BEGIN DATA RECORDS

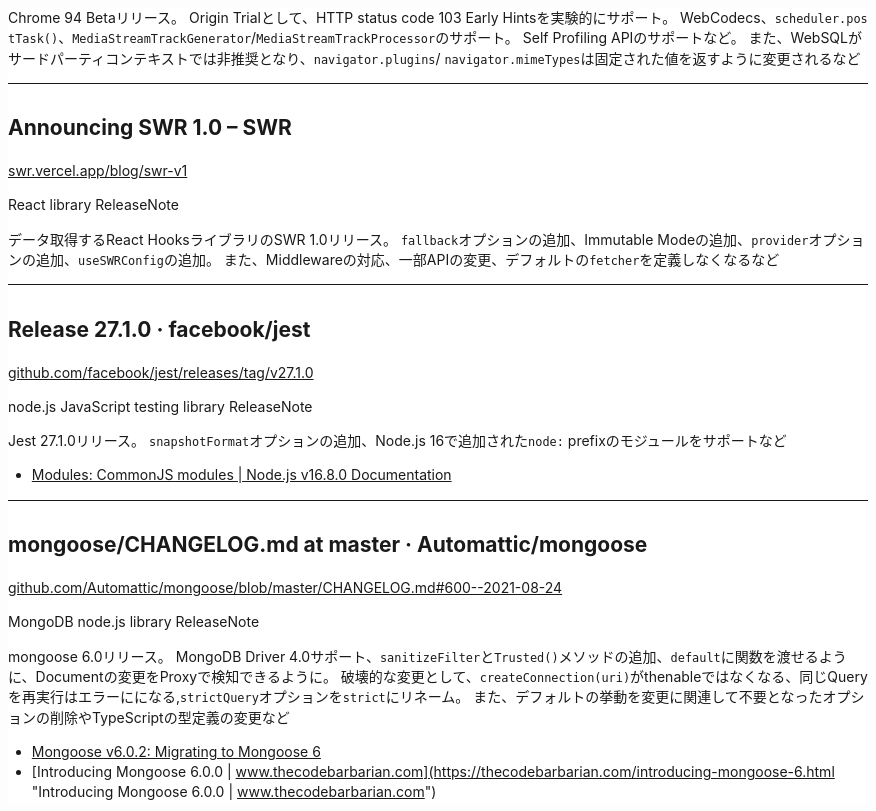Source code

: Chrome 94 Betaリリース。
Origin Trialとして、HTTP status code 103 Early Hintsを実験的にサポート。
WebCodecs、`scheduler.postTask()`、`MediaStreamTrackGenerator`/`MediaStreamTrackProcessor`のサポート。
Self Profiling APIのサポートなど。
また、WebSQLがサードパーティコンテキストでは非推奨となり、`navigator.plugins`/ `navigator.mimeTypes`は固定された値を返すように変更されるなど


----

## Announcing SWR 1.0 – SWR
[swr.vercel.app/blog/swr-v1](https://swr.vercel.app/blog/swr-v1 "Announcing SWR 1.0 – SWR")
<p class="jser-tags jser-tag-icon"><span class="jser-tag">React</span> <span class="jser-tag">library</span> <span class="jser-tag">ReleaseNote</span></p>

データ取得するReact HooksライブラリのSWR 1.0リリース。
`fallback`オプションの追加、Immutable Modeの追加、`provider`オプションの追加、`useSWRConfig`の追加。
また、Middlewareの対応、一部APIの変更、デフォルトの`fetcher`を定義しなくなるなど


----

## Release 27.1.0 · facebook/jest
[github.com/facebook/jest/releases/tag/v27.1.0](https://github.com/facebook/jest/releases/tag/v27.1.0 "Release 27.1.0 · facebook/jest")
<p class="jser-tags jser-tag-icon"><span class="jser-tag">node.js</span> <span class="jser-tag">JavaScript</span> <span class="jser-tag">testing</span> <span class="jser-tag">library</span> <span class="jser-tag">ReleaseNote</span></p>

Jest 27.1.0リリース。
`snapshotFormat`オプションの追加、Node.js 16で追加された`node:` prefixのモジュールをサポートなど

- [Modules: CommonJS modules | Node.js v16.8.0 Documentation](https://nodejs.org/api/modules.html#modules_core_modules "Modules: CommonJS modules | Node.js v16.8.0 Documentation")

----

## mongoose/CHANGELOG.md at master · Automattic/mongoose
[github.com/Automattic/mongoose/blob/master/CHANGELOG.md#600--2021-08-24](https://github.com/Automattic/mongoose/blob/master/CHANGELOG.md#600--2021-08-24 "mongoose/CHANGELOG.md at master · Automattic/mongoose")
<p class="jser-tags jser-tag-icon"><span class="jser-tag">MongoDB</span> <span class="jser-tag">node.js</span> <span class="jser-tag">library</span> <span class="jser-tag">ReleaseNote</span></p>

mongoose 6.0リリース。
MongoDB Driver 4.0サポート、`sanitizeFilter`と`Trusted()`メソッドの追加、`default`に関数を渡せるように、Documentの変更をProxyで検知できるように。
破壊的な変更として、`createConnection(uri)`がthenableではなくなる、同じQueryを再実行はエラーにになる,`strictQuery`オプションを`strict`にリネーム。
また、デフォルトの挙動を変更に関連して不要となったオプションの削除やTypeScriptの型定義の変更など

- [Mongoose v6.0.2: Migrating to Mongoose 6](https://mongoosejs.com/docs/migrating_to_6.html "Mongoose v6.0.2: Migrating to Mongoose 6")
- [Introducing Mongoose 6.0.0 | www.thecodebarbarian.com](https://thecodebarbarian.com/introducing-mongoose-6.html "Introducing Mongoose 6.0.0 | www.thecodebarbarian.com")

END DATA RECORDS

#### YOUR OBJECTIVE
Which lines in the records above contain the string "master"? Gather every one of them.

#### ANSWER TO THE EXERCISE
## mongoose/CHANGELOG.md at master · Automattic/mongoose
[github.com/Automattic/mongoose/blob/master/CHANGELOG.md#600--2021-08-24](https://github.com/Automattic/mongoose/blob/master/CHANGELOG.md#600--2021-08-24 "mongoose/CHANGELOG.md at master · Automattic/mongoose")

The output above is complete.